Un estudio reciente indica que los componentes de las semillas de chía, que son ricas en fibra y ácidos grasos saludables, podrían mitigar algunos efectos negativos de una alimentación poco saludable en el cerebro.
La investigación, llevada a cabo por científicos de la Universidad Federal de Vicosa en Brasil y publicada en la revista Nutrition, mostró que tanto la harina como el aceite de chía pueden afectar la regulación del apetito y la inflamación cerebral.
En la investigación se utilizaron ratas de laboratorio. Durante ocho semanas, un grupo fue alimentado con una dieta alta en grasa y fructosa, mientras que un grupo de control siguió una dieta normal.
Luego, en una fase de tratamiento que duró diez semanas, las ratas que recibieron la dieta dañina se dividieron en tres grupos: uno mantuvo la dieta sin cambios, otro la continuó sustituido el aceite de soja por aceite de chía, y el tercero recibió la misma dieta alta en grasa pero con harina de chía añadida.

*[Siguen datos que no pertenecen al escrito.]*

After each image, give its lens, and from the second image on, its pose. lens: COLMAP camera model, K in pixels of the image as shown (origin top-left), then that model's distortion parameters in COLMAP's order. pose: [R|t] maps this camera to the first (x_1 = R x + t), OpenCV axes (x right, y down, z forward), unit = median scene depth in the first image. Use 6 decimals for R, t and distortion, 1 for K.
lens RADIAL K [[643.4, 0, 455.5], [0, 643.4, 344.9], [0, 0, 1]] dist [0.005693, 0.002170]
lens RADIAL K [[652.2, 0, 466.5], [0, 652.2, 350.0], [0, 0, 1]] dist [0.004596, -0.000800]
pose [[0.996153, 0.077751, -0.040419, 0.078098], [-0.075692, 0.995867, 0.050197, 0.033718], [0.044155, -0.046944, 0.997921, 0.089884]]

Los resultados mostraron que el aceite de chía incrementó la actividad de genes que ayudan a suprimir el hambre. Además, tanto el aceite como la harina mejoraron la sensibilidad del cerebro a la leptina, la hormona responsable de la saciedad, y disminuyeron la producción del neuropéptido, que es la señal química principal del hambre en el cerebro.

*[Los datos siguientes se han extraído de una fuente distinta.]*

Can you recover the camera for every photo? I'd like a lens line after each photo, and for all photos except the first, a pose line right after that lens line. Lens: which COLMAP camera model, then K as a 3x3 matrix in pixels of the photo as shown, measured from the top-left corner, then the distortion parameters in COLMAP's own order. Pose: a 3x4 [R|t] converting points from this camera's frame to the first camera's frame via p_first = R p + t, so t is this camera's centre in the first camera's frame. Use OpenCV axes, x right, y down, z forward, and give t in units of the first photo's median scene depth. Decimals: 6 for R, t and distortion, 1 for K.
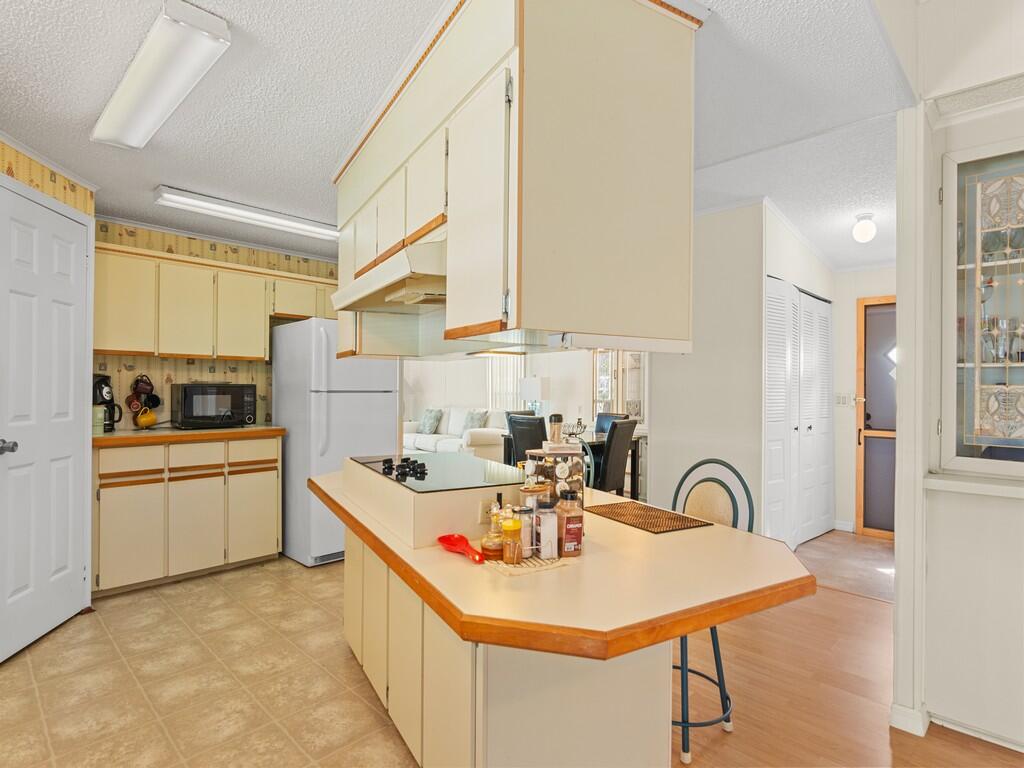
lens RADIAL K [[542.9, 0, 516.0], [0, 542.9, 385.6], [0, 0, 1]] dist [-0.005416, -0.001324]
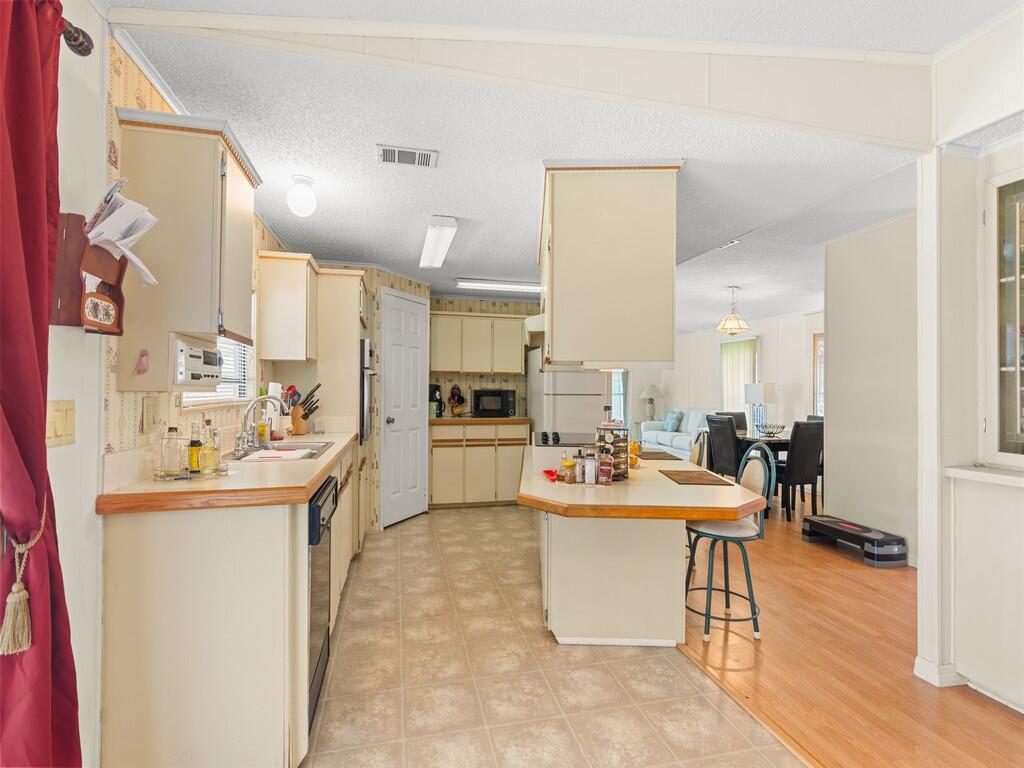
lens RADIAL K [[491.7, 0, 509.2], [0, 491.7, 385.7], [0, 0, 1]] dist [-0.003054, -0.002609]
pose [[0.841298, -0.008964, -0.540497, 0.333595], [0.002351, 0.999914, -0.012924, 0.004240], [0.540566, 0.009602, 0.841247, -0.246606]]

A pesar de las mejoras observadas, las ratas que consumieron productos de chía no mostraron reducción de peso. Los científicos sugieren que la alta densidad calórica de la dieta pudo haber ocultado los beneficios, y que una pérdida de peso podría necesitar un tiempo mayor de exposición.
Los investigadores resaltan el potencial de alimentos funcionales como la chía para tener un impacto positivo en la salud cerebral. Sin embargo, concluyen que se requieren más estudios y ensayos clínicos para confirmar si estos efectos pueden ser reproducidos en humanos.